Cats and germs roam friend's kitchen

February 26, 2014 

Dear Readers: I'm stepping away from the "Ask Amy" column for a week. Please enjoy these hand-picked "best of" columns in my absence.

Dear Amy: I have a dear friend who announced she was going to start her own catering business. She is a very talented cook and enlisted my help. I had not been to her home prior to this, and when I got there I could not believe my eyes.

There was mud tracked all over the floor; the stove and counters were encrusted with various types of spills; the cabinets and walls had drips and smears all over them. She has cats, and I even saw one trying to eat out of a pot on the stove! But by far the most horrific thing I witnessed was this ratty sponge she had. Not only did she wash dishes with it, but she would halfheartedly clean the counters with it, and once she wiped up a spill off the floor with it. Then back in the sink it went.

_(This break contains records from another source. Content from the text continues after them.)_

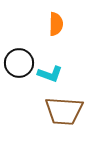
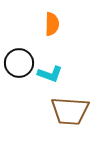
orange semicircle: moved 4 px left
brown trapezoid: moved 6 px right
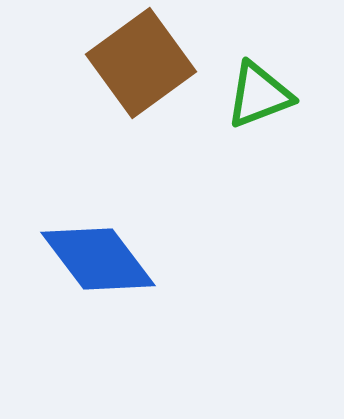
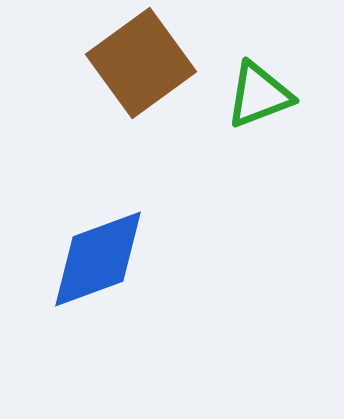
blue diamond: rotated 73 degrees counterclockwise
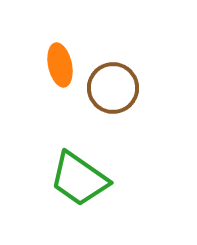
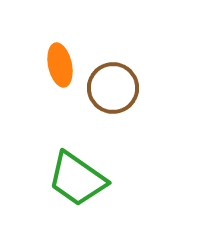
green trapezoid: moved 2 px left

— So incredibly grossed out (2004)

Dear Grossed: Pets probably aren't even the primary problem here. As you note, the sponge your friend uses is its own weapon of mass destruction.

I found a very helpful website sponsored by the Partnership for Food Safety Education (fightbac.org). You can download fact sheets about safe food handling in the home to share with her. Perusing the site, I learned, for instance, that we should be washing our hands with soap for a full 20 seconds before and after handling food. Twenty seconds is a long time. The site also has tips on safe food handling techniques and recommendations for how to clean, cook and store food.

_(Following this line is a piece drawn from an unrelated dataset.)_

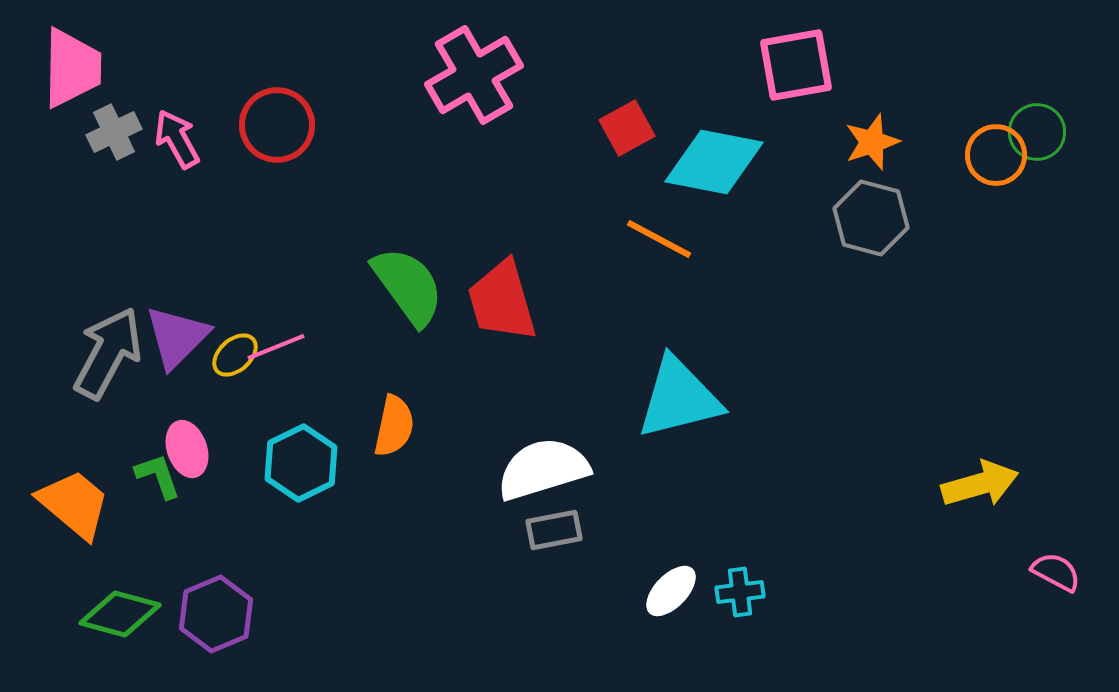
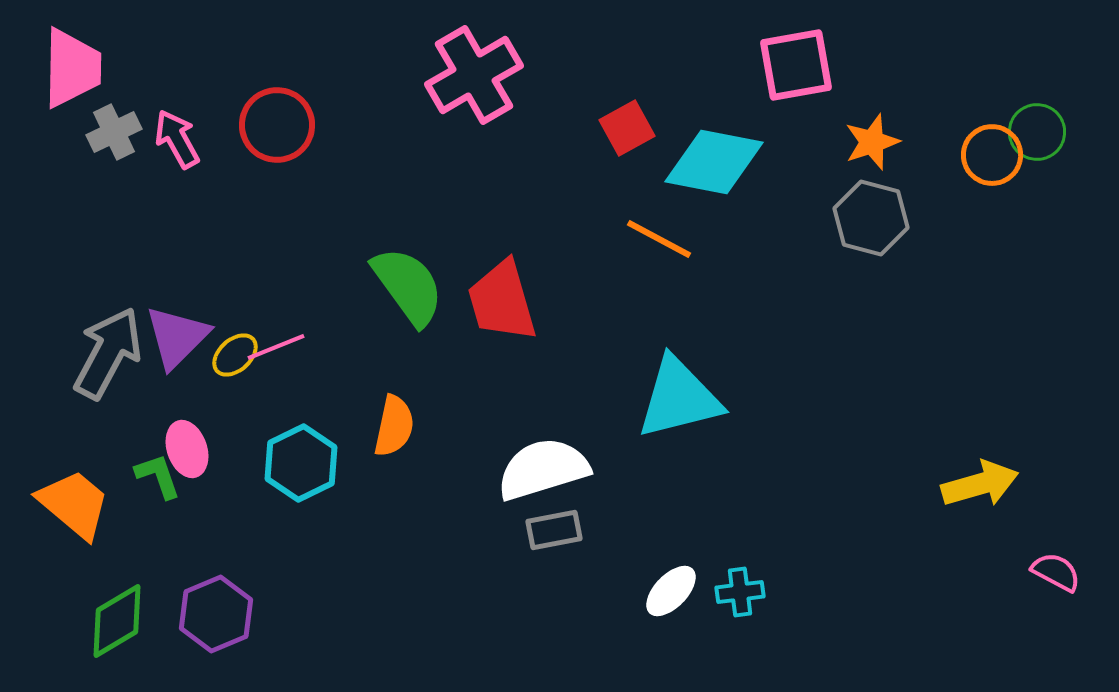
orange circle: moved 4 px left
green diamond: moved 3 px left, 7 px down; rotated 46 degrees counterclockwise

Dear Amy: I am 23 and living with my dad in my grandmother's house.

My father treats me with respect and like the adult I am. Most of all, he respects my privacy. She gives me grief about my finances — and lots of other things.

Mainly, she seems to hate the fact that I have pen pals. I enjoy writing letters, and I have pen pals scattered across the U.S. and Canada. I've been writing to most of them for more than five years.

My grandma thinks this is the stupidest thing she has ever heard of. Yesterday I came home, and she was reading one of my letters. How can I deal with this?

— Kylie (2005)

Dear Kylie: I priced some security options for you and your mail. One product I saw is a small safe that has a locking mechanism that even a determined grandmother might find impossible to crack. It is made by a well-known manufacturer and costs less than $30.